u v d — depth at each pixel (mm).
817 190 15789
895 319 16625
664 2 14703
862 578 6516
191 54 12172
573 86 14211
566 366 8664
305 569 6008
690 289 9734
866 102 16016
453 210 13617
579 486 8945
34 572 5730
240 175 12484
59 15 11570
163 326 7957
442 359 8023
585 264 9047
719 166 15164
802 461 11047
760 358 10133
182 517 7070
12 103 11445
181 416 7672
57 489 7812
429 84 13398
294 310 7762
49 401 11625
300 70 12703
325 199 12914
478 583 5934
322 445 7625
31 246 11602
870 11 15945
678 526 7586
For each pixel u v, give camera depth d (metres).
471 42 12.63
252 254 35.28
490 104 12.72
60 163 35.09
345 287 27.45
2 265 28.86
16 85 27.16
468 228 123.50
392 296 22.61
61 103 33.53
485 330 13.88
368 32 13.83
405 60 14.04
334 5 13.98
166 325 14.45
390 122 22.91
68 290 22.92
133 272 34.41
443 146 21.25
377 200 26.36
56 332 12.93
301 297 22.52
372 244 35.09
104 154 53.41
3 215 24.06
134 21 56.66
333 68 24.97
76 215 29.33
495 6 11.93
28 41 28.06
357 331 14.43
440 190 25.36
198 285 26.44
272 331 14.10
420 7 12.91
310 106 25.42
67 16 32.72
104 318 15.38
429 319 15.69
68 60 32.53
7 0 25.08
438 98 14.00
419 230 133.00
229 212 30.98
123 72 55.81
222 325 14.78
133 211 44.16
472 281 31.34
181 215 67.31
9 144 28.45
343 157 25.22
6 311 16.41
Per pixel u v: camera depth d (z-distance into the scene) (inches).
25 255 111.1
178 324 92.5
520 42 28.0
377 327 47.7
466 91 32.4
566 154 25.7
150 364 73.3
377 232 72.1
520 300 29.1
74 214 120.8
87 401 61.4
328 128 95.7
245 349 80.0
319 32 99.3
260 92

= = = =

### What is needed
Lines above with "each" in them are the ones to copy.

### Written solution
u v d — depth at each pixel (mm).
For each pixel u v, give camera depth d (metres).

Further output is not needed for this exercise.